Production planning is a term assigned to the various types of planning techniques designed to maximize production and profitability. Although many of these techniques are mathematical in nature, concepts such as inventory control, capacity planning and rolling horizons must be understood in order for any planning technique to be effective. Understanding production-planning concepts is useful for any business looking to improve efficiency and reap the cost savings.

Aspects of Production Planning

Production is planned using a long-term, medium-term or short-term view. Long-term views focus on the major decisions a company makes that influence capacity, whereas short-term views focus more on using more efficiently what a company already has. Medium-term views focus on adjustments, such as hiring, firing, layoffs, increasing inventory, or expecting back orders. Typically, companies have separate production plans for the different time horizons. While a company can focus its efforts on a particular horizon, even to the exclusion of the others, it is beneficial to maintain a focus on the long term, even if that focus is broad.
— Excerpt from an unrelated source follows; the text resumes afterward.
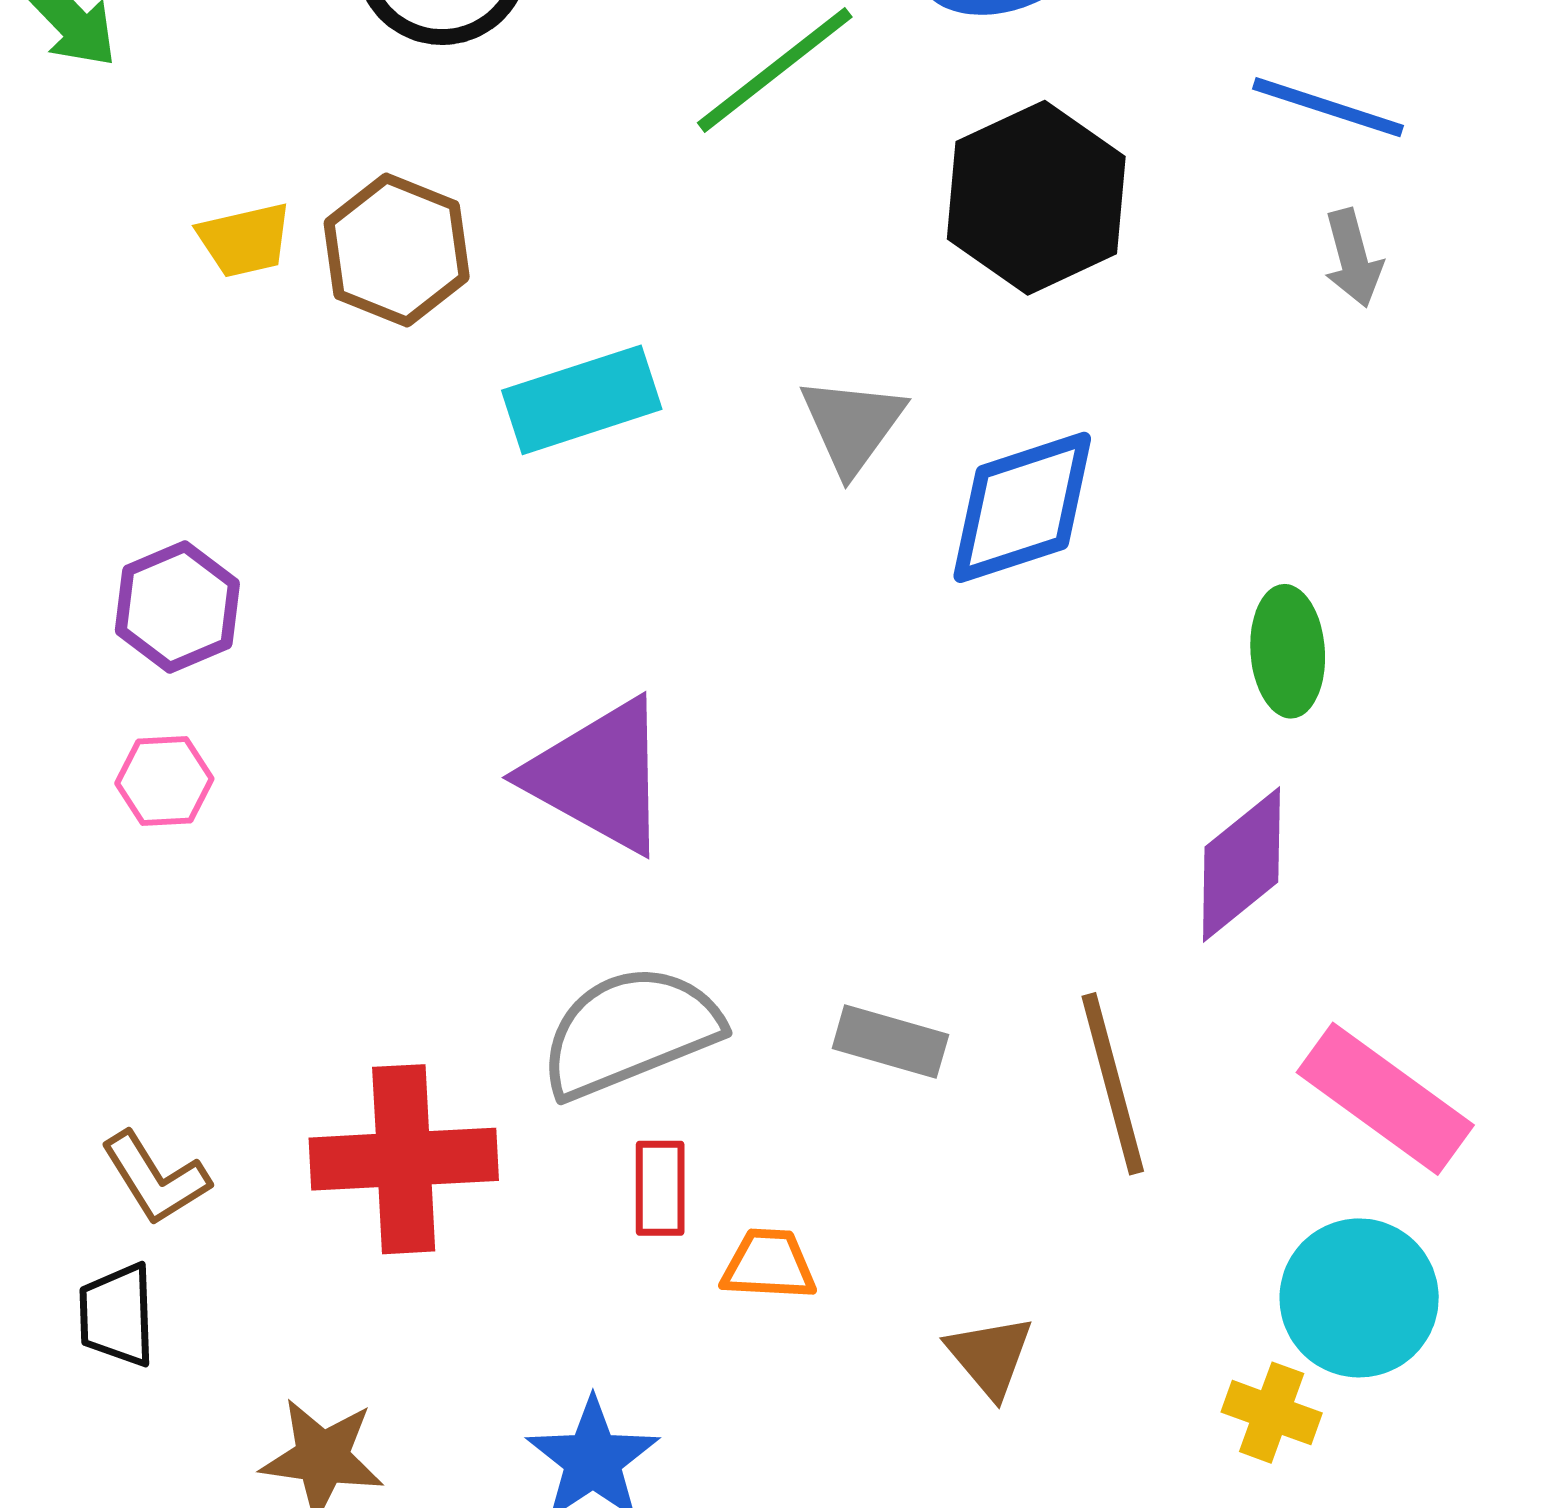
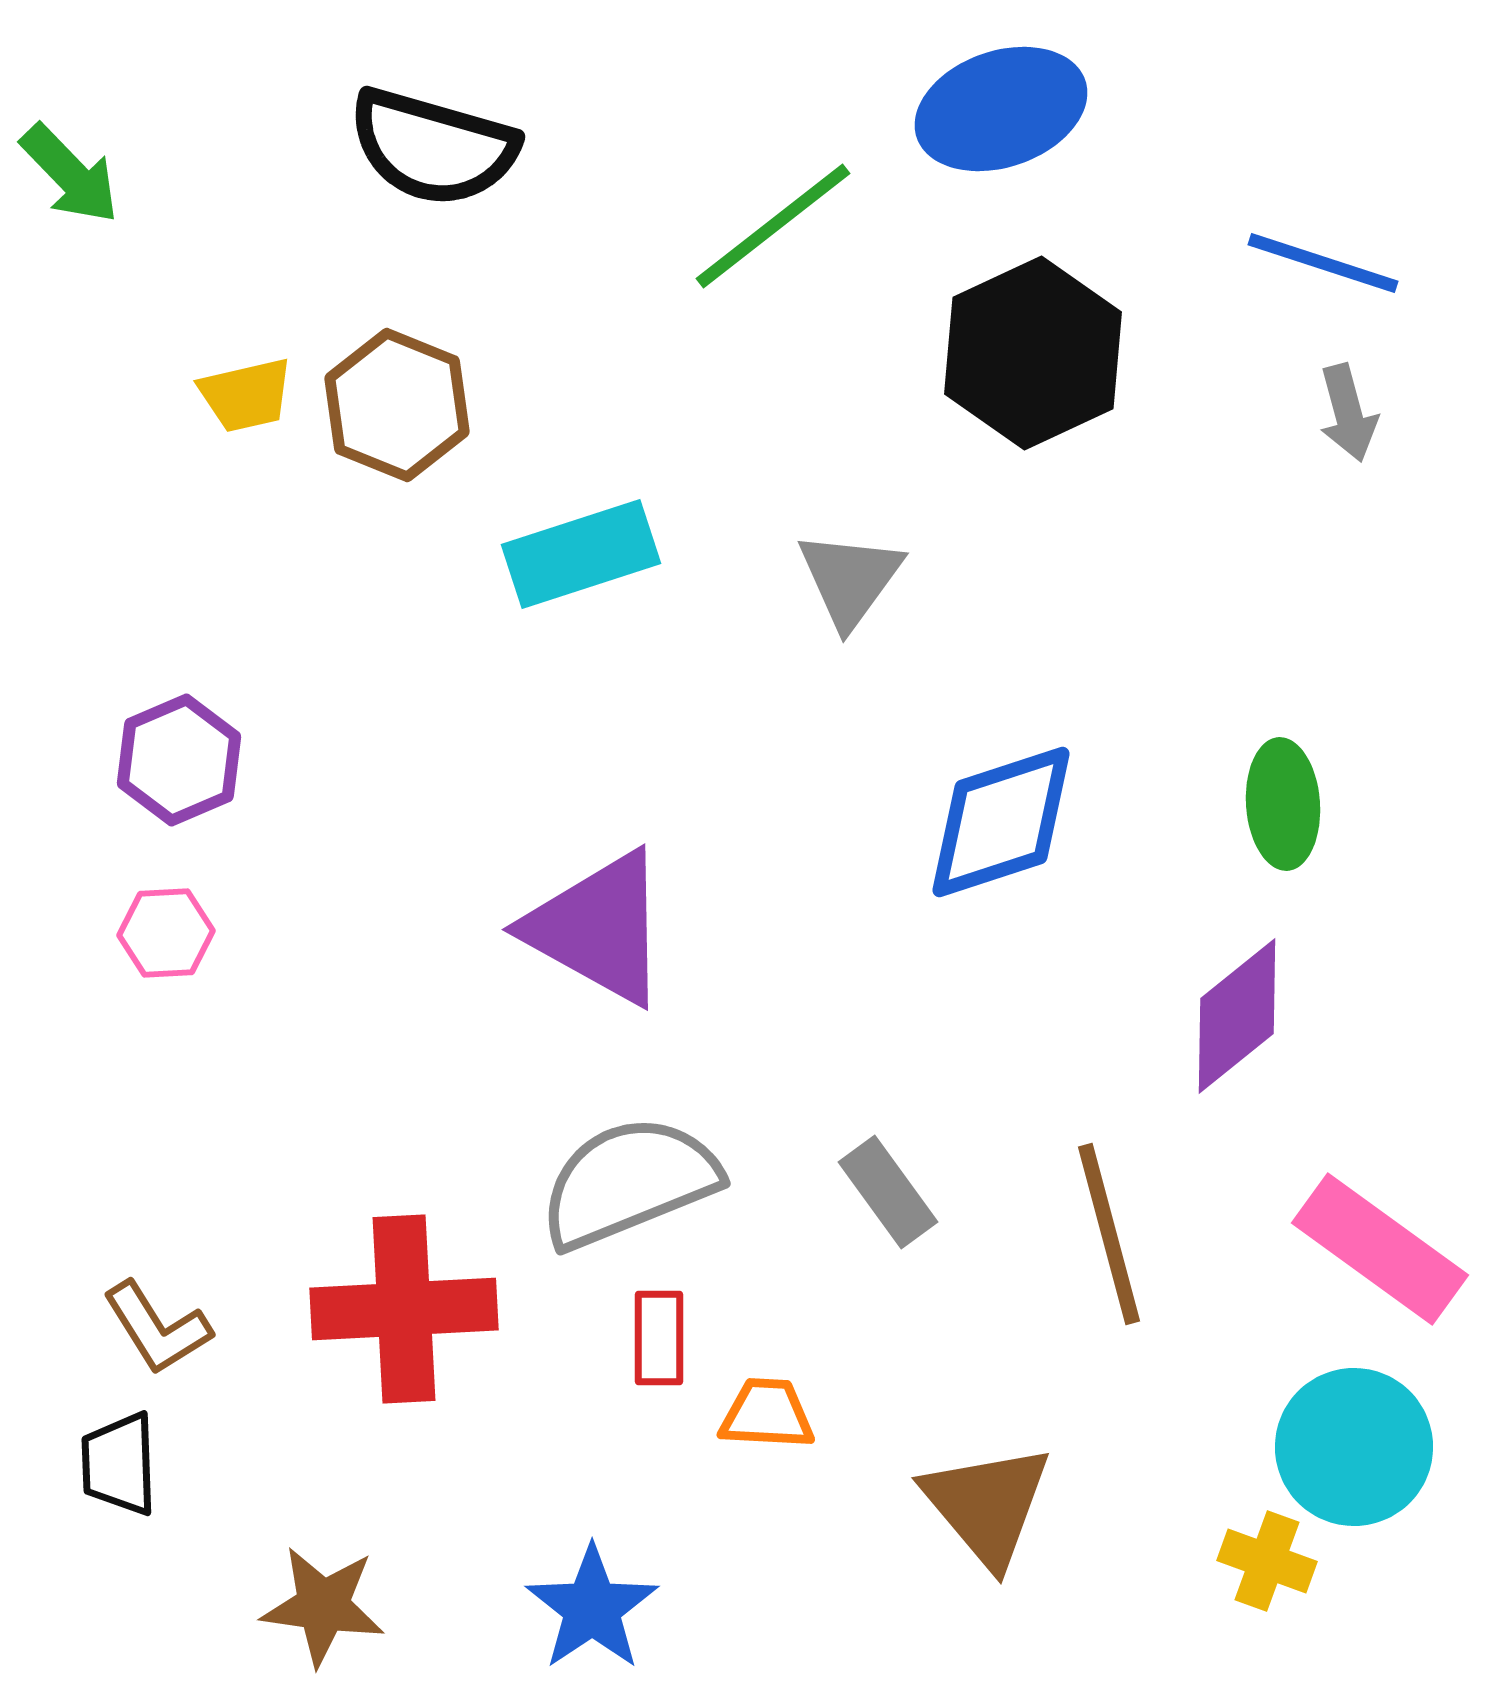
blue diamond: (1022, 507) -> (1001, 822), moved
gray rectangle: (890, 1041) -> (888, 1192), turned 38
brown triangle: (990, 1356) -> (987, 1505), size x1.5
For example, a company focused on increasing profit margins in the short term might neglect to reinvest some of those profits--a bad idea for any business in the long term.

Inventory Control

Inventory control, while a large part of production planning, is frequently looked at as a minor subset of supply chain management; however, inventory control is a crucial part of the production system. Aside from the determination of the minimum level of stock a company can maintain as safety against a balloon in customer demand, inventory control looks at the costs associated with maintaining inventory, both of raw materials and finished product. Inventory control is affected by changes in customer demand, holding costs, ordering costs and back-order costs.

Capacity Planning

Capacity planning attempts to match the volume the company is producing to customer demand. Maximum output capacity is calculated and an optimal capacity is determined. Too much capacity can result in a low return on asset investment, whereas too little capacity can drive away customers by having too many backorders, or even having to refuse orders. A good capacity plan has a level amount of input (raw materials and other resources) for its output (the actual product) with little to no bottlenecks and little to no downtime.

Aggregate Planning

Finished inventory is frequently managed through aggregate planning, a method that looks at production, the workforce itself and inventory management. Aggregate plans help match supply and demand while minimizing costs by applying upper-level forecasts to lower level, production-floor scheduling. Aggregate plans do this by lumping together resources in a very general way; such as all labor are “labor resources” and all machines “machine resources. Plans either “chase” demand (such as a floral shop, where the products are made in response to an order) or assume “level” demand (such as a clothing manufacturer, where the products are produced at a regular rate and simply stored until demand requires them).

Rolling Horizon

Regardless of the concept employed in production planning, an extremely useful concept is “rolling horizon.” Production planning depends upon certain assumptions of customer demand and delivery; a “rolling horizon” means that a company implements a production plan but sets up to review its effectiveness in a short time (such as a yearly production plan being reviewed and adjusted biweekly). Using a “rolling horizon” allows a company to be more reflexive and adaptive.